▶ [WHAT IS NEEDED] Copy out the rows below, swapping "bars" for "columns" and changing nothing else. Leave out the pictures.

▶ [SOURCE DATA]
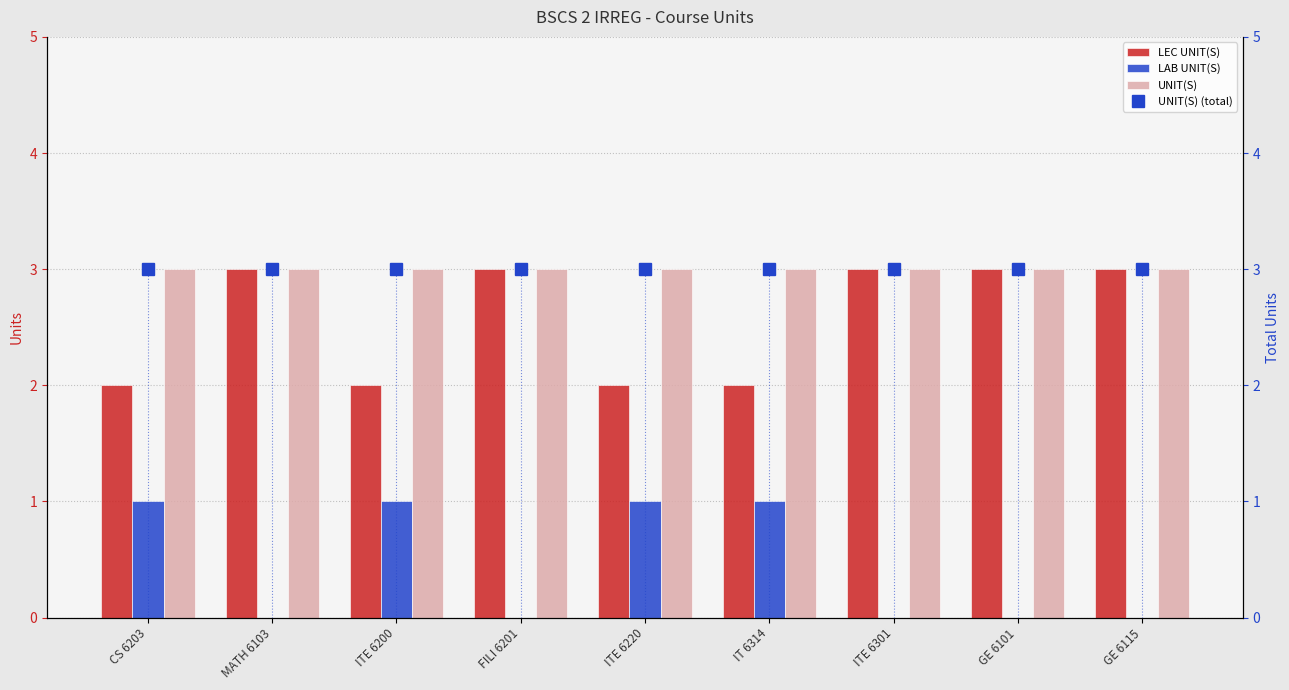

What are all the series names shown in the legend?

LEC UNIT(S), LAB UNIT(S), UNIT(S), UNIT(S) (total)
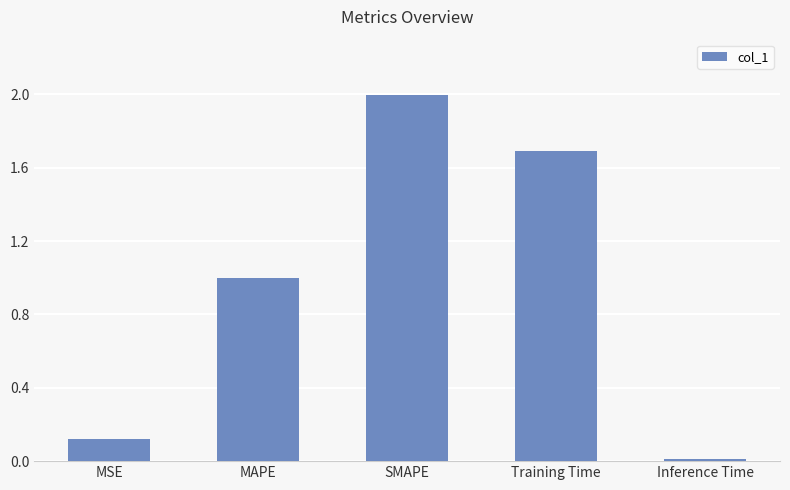

How many bars are there in total?

5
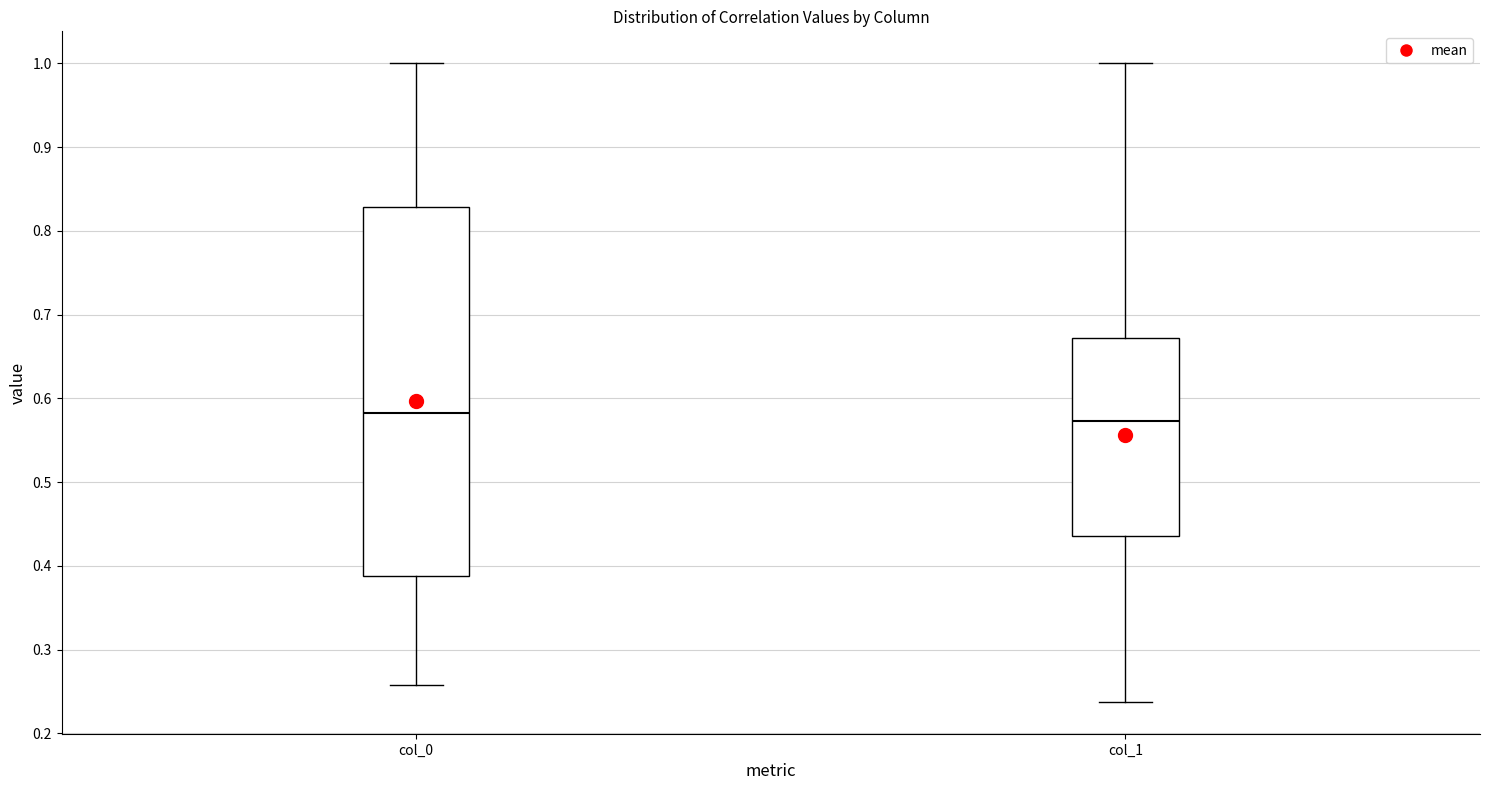

Which box has the highest median line?

col_0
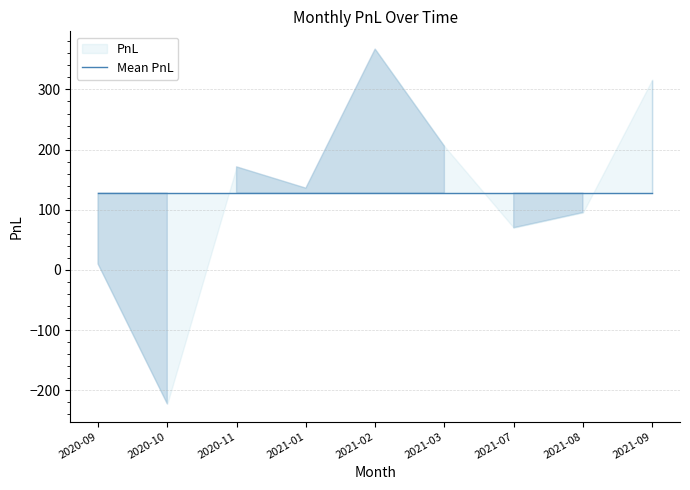

What position from the left is 2021-07?

7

▶ [PROBLEM SOLUTION]
What are all the series names shown in the legend?

LEC UNIT(S), LAB UNIT(S), UNIT(S), UNIT(S) (total)

How many columns are there in total?

5

Which box has the highest median line?

col_0

What position from the left is 2021-07?

7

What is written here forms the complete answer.